Blount’s Creek and Blount’s Bay, which flow into the Pamlico River, are home to a variety of fish, including important migrating saltwater fish such as striped bass and freshwater fish such as yellow perch, according to fisheries and wildlife officials.

“If high volumes of discharged water enter Blount’s Creek, the discharges could potentially decrease salinity and increase turbidity in that creek,” Kevin Hart, with the DMF regional office in Washington, wrote in a May 17, 2011, letter. “The ecological community in Blount’s Creek could change due to the potential decrease in salinity and increase in turbidity, resulting in a loss of existing (submerged aquatic vegetation) and conditions unsuitable for revegetation.”

PTRF’s Deck is concerned that a one-day fisheries assessment by Martin Marietta Materials was not nearly comprehensive enough to adequately evaluate the project’s effects on fish in the waterway and their habitats.

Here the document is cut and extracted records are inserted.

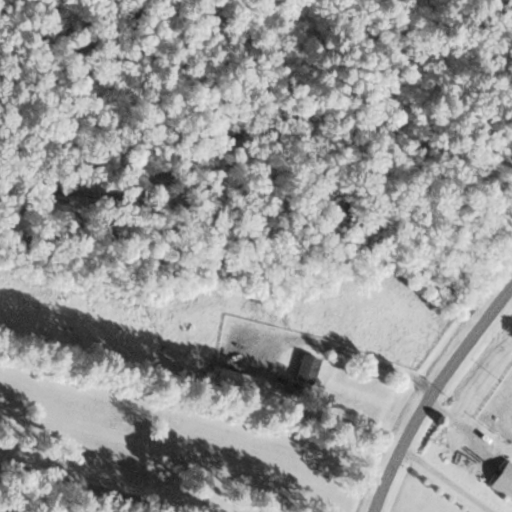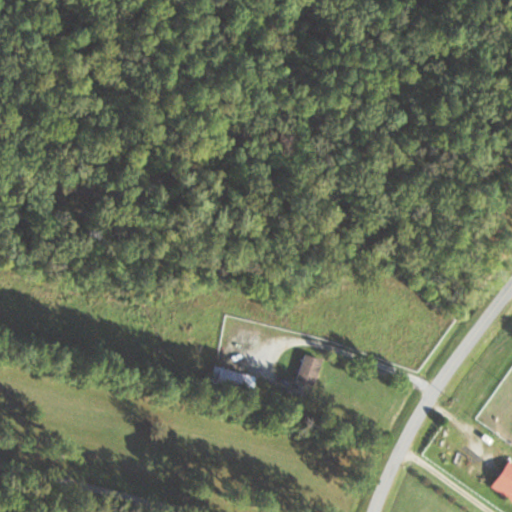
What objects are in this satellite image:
road: (336, 344)
building: (307, 366)
building: (228, 377)
road: (432, 391)
road: (447, 479)
building: (503, 480)
road: (89, 490)
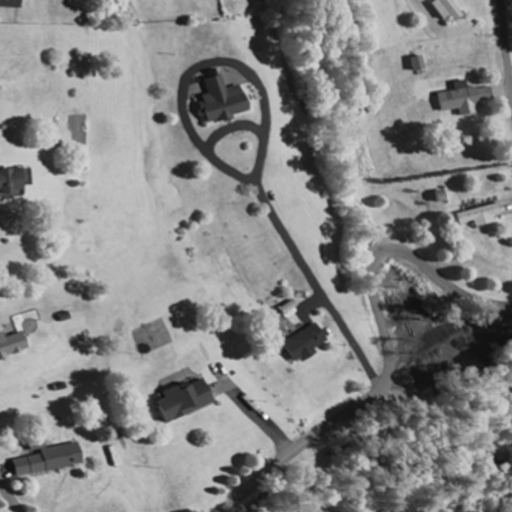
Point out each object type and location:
road: (219, 1)
building: (13, 4)
building: (450, 10)
building: (422, 65)
building: (464, 101)
building: (227, 103)
building: (16, 182)
building: (486, 217)
road: (284, 229)
road: (511, 298)
building: (309, 344)
building: (15, 346)
building: (191, 400)
road: (294, 448)
building: (51, 461)
road: (8, 498)
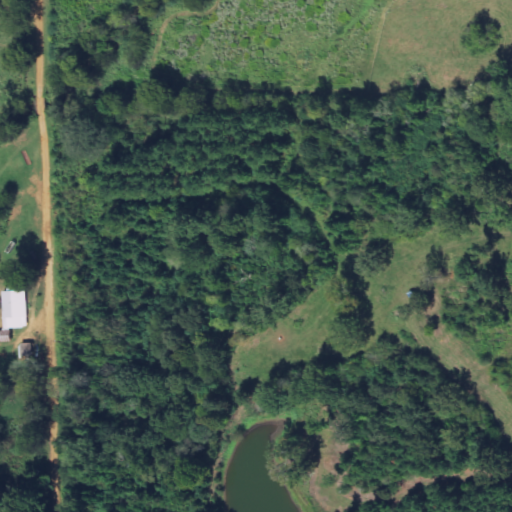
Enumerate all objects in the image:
road: (41, 256)
building: (15, 312)
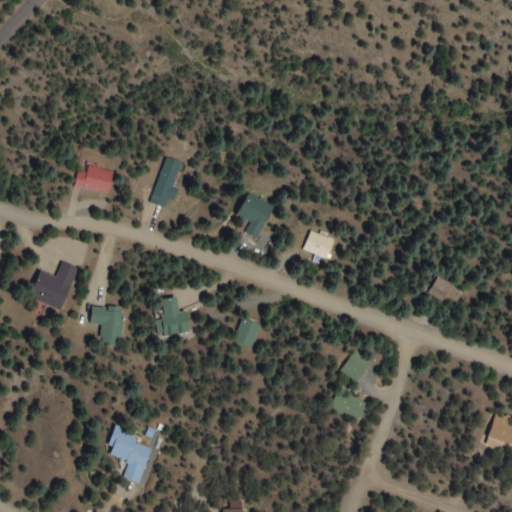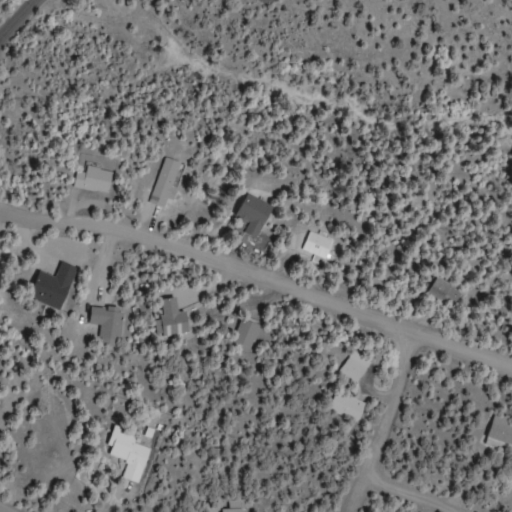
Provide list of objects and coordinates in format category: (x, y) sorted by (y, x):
road: (23, 23)
building: (93, 179)
building: (165, 182)
building: (253, 214)
building: (318, 245)
road: (258, 282)
building: (53, 286)
building: (445, 294)
building: (172, 319)
building: (107, 324)
building: (247, 333)
building: (355, 366)
building: (347, 407)
road: (381, 425)
building: (501, 430)
building: (128, 454)
road: (414, 496)
building: (231, 510)
road: (0, 511)
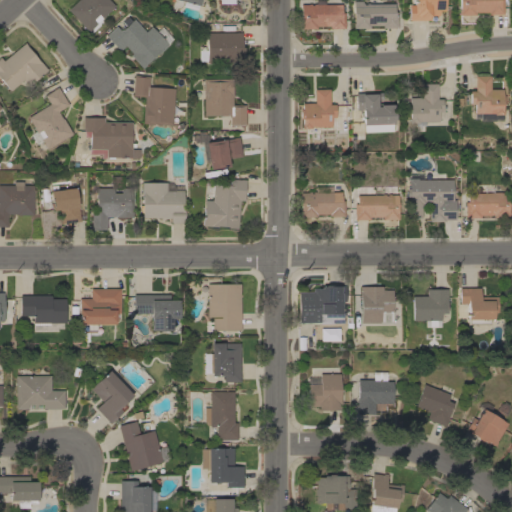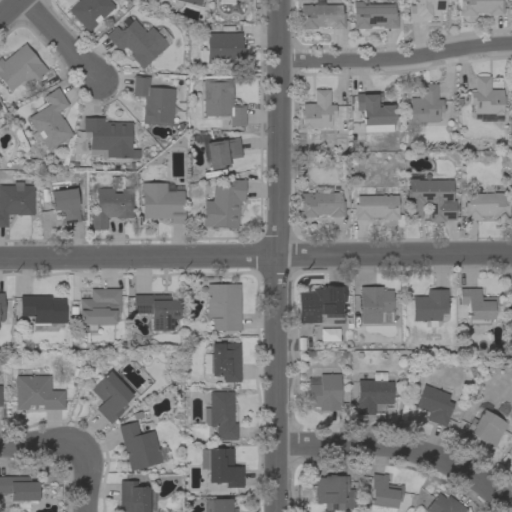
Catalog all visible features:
building: (190, 1)
building: (225, 1)
building: (190, 3)
building: (479, 6)
building: (478, 7)
road: (9, 8)
building: (422, 9)
building: (424, 9)
building: (89, 10)
building: (88, 11)
building: (373, 14)
building: (320, 15)
building: (372, 15)
building: (319, 16)
road: (61, 40)
building: (138, 40)
building: (135, 42)
building: (222, 47)
building: (222, 47)
road: (396, 57)
building: (18, 67)
building: (20, 67)
building: (483, 97)
building: (220, 100)
building: (485, 100)
building: (152, 101)
building: (153, 101)
building: (219, 101)
building: (422, 105)
building: (424, 105)
building: (373, 109)
building: (315, 110)
building: (317, 110)
building: (372, 113)
building: (48, 119)
building: (48, 121)
building: (107, 136)
building: (108, 137)
building: (217, 150)
building: (220, 152)
building: (429, 197)
building: (429, 198)
building: (14, 200)
building: (15, 200)
building: (161, 200)
building: (159, 202)
building: (320, 202)
building: (223, 203)
building: (63, 204)
building: (64, 204)
building: (221, 204)
building: (319, 204)
building: (484, 204)
building: (486, 204)
building: (108, 205)
building: (110, 205)
building: (374, 206)
building: (375, 206)
road: (278, 255)
road: (256, 258)
building: (316, 303)
building: (374, 303)
building: (320, 304)
building: (373, 304)
building: (474, 304)
building: (222, 305)
building: (427, 305)
building: (476, 305)
building: (1, 306)
building: (97, 306)
building: (221, 306)
building: (429, 306)
building: (0, 307)
building: (41, 308)
building: (98, 308)
building: (154, 309)
building: (155, 310)
building: (43, 311)
building: (222, 360)
building: (223, 361)
building: (323, 391)
building: (35, 392)
building: (322, 392)
building: (372, 392)
building: (34, 393)
building: (370, 394)
building: (109, 395)
building: (108, 396)
building: (432, 403)
building: (433, 404)
building: (219, 414)
building: (220, 414)
building: (483, 427)
building: (485, 427)
road: (32, 440)
building: (138, 446)
building: (140, 446)
road: (402, 448)
building: (201, 458)
building: (221, 466)
building: (221, 467)
road: (84, 471)
building: (17, 488)
building: (19, 489)
building: (333, 490)
building: (381, 494)
building: (382, 494)
building: (130, 497)
building: (134, 497)
building: (442, 504)
building: (442, 504)
building: (218, 505)
building: (220, 505)
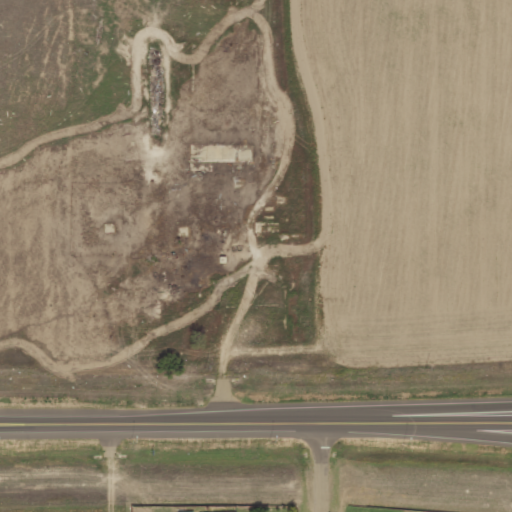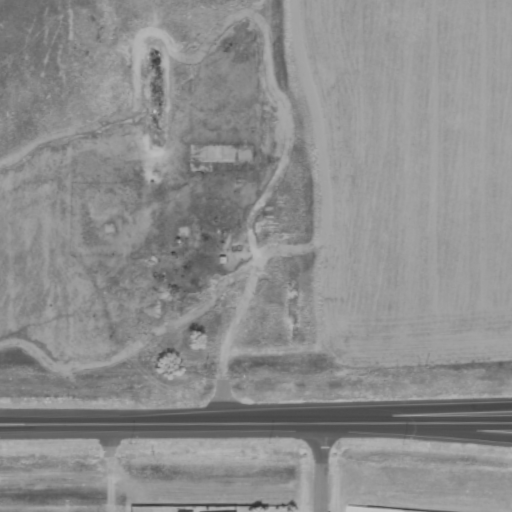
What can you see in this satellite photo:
road: (458, 413)
road: (178, 425)
road: (382, 426)
road: (460, 426)
road: (434, 434)
road: (324, 469)
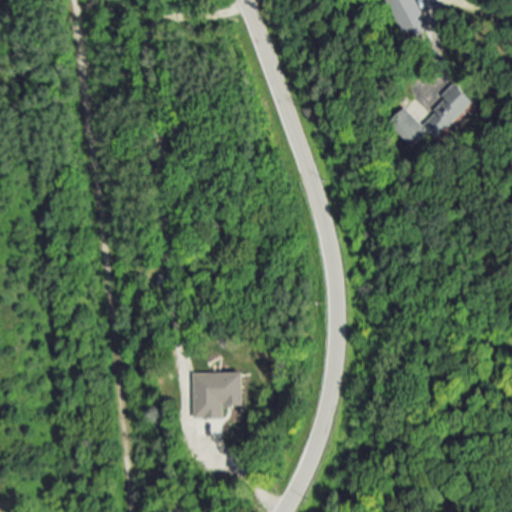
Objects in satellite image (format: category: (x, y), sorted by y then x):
road: (477, 13)
building: (412, 14)
building: (439, 117)
building: (439, 117)
road: (333, 252)
road: (100, 256)
building: (220, 394)
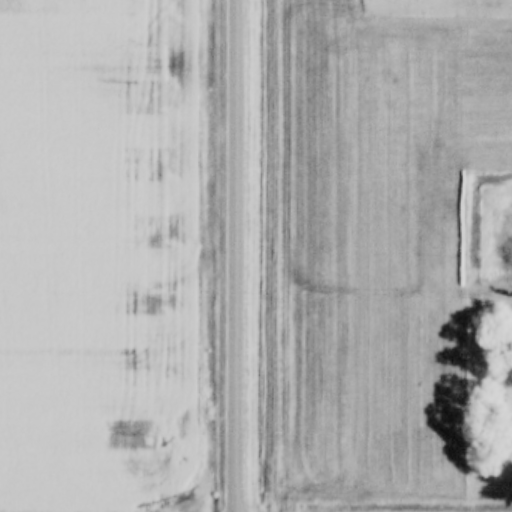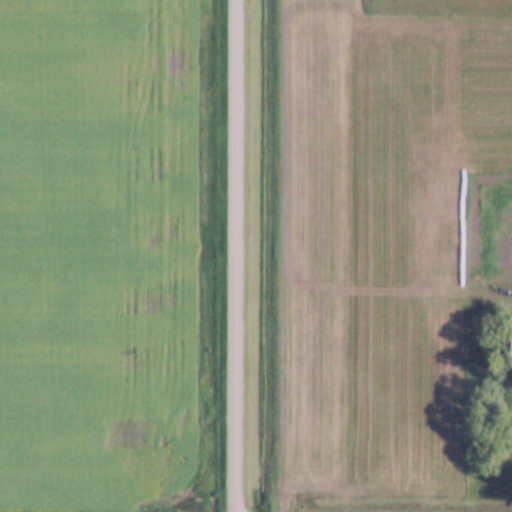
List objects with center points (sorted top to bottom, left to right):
building: (511, 348)
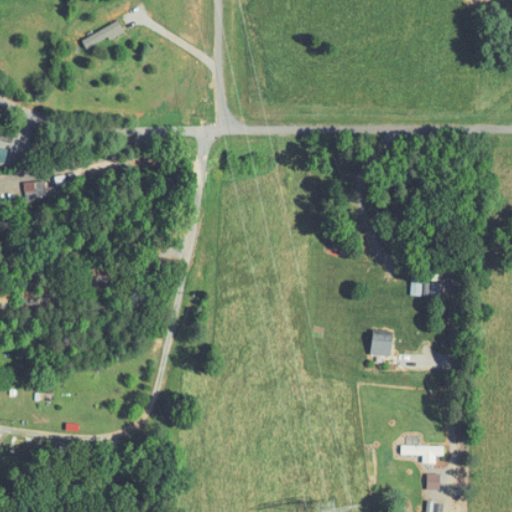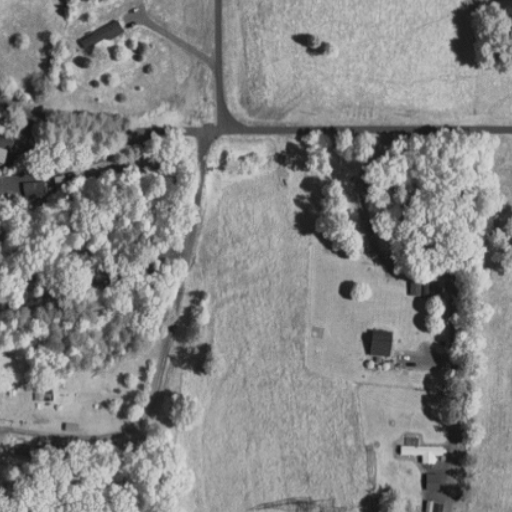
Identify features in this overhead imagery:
road: (217, 62)
road: (253, 124)
building: (32, 190)
road: (465, 200)
road: (367, 223)
road: (165, 342)
building: (372, 344)
road: (451, 391)
building: (424, 452)
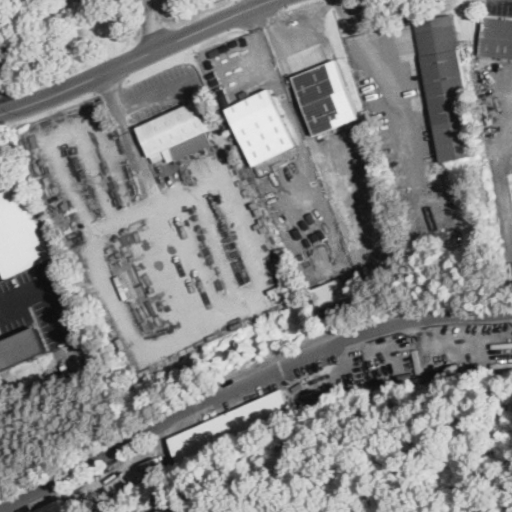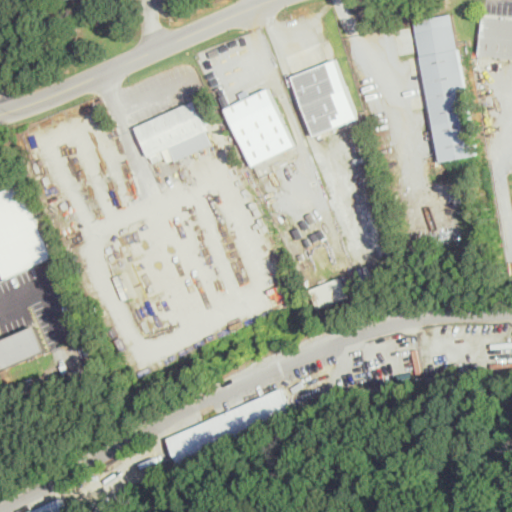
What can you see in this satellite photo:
road: (502, 1)
road: (254, 2)
road: (152, 24)
road: (286, 35)
building: (496, 35)
building: (497, 36)
road: (135, 56)
road: (276, 61)
road: (398, 82)
building: (446, 86)
building: (446, 86)
road: (504, 90)
building: (327, 95)
building: (327, 96)
road: (139, 97)
building: (261, 125)
building: (262, 125)
building: (176, 133)
building: (176, 133)
building: (19, 232)
building: (20, 232)
building: (331, 291)
road: (41, 292)
building: (330, 292)
building: (22, 345)
building: (22, 345)
road: (247, 381)
building: (232, 426)
building: (231, 427)
building: (52, 506)
building: (53, 506)
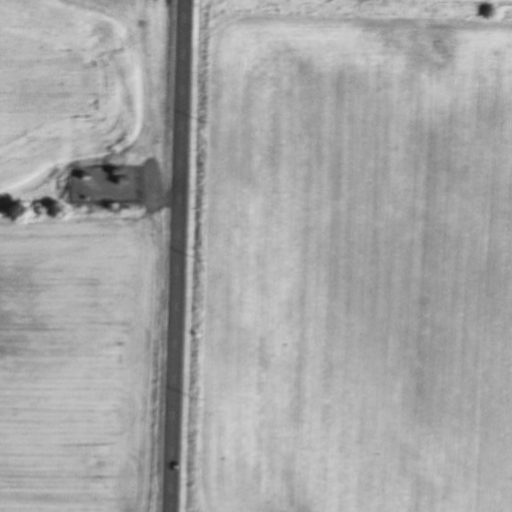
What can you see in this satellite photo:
road: (178, 256)
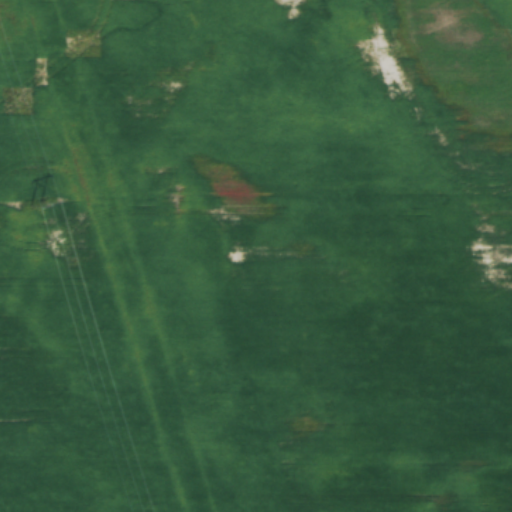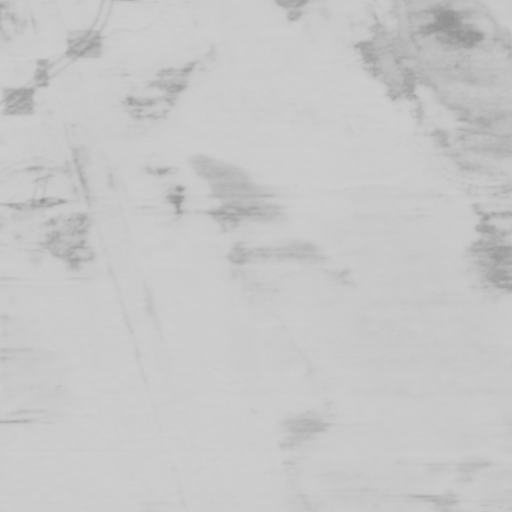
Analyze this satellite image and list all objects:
power tower: (37, 204)
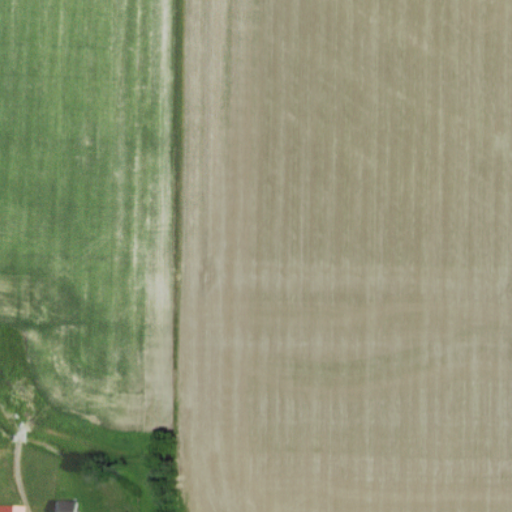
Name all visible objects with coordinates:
building: (70, 506)
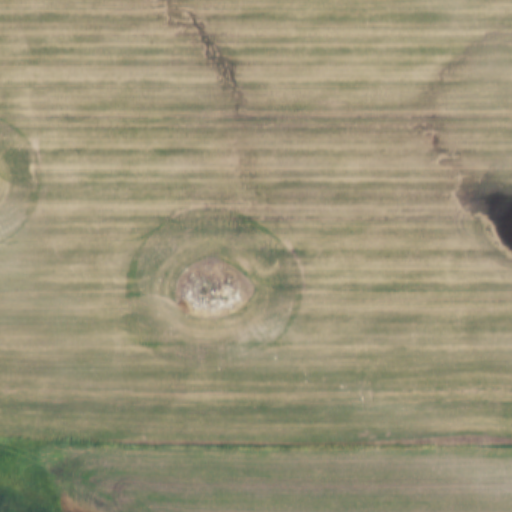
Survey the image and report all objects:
road: (256, 441)
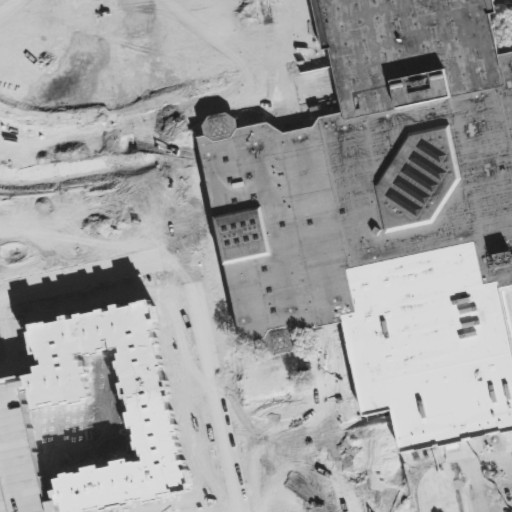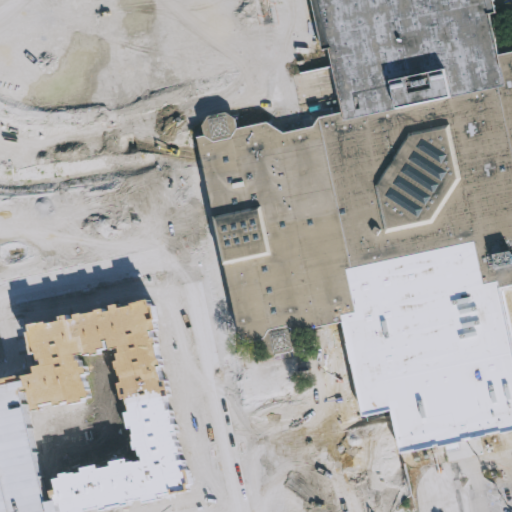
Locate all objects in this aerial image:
road: (190, 1)
road: (289, 45)
road: (210, 68)
road: (170, 97)
building: (387, 216)
building: (375, 225)
road: (186, 250)
road: (93, 272)
road: (376, 481)
parking lot: (449, 499)
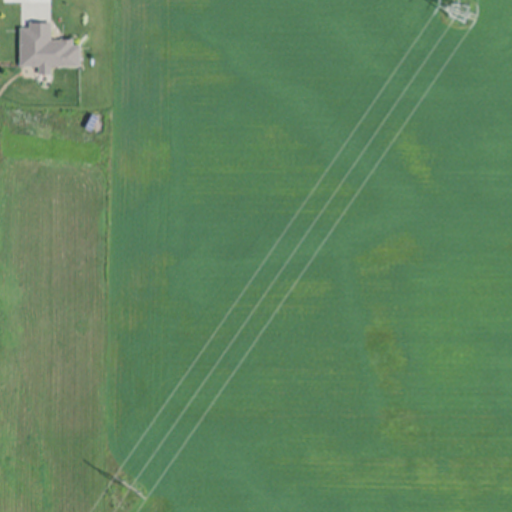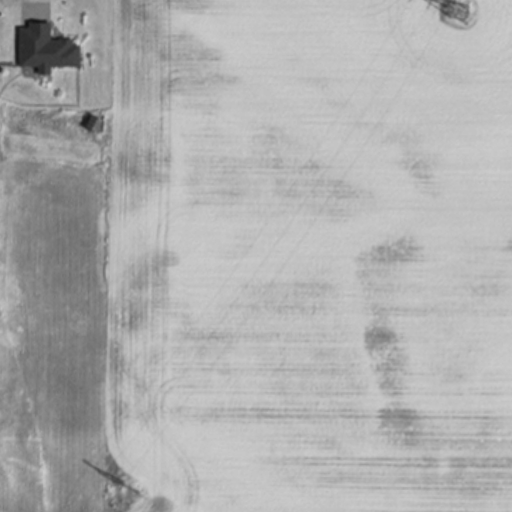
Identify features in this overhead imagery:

The project has raised concerns by county officials because of its proximity to some of the county’s drinking-water wells.

The mine will be located about five miles from the county’s drinking-water wells off of N.C. Highway 33 near Chocowinity.

In a letter dated May 11, 2010, Curtis Jett, supervisor of the county’s water department, to DENR’s Land Quality Section wrote that there were “concerns about the dewatering of our wells.”

Wells that supply drinking water to Vanceboro are located about five miles from the proposed mine.

Vanceboro officials contacted by the Daily News said they were not aware of the project but would study it for any affects on that town’s drinking-water supply.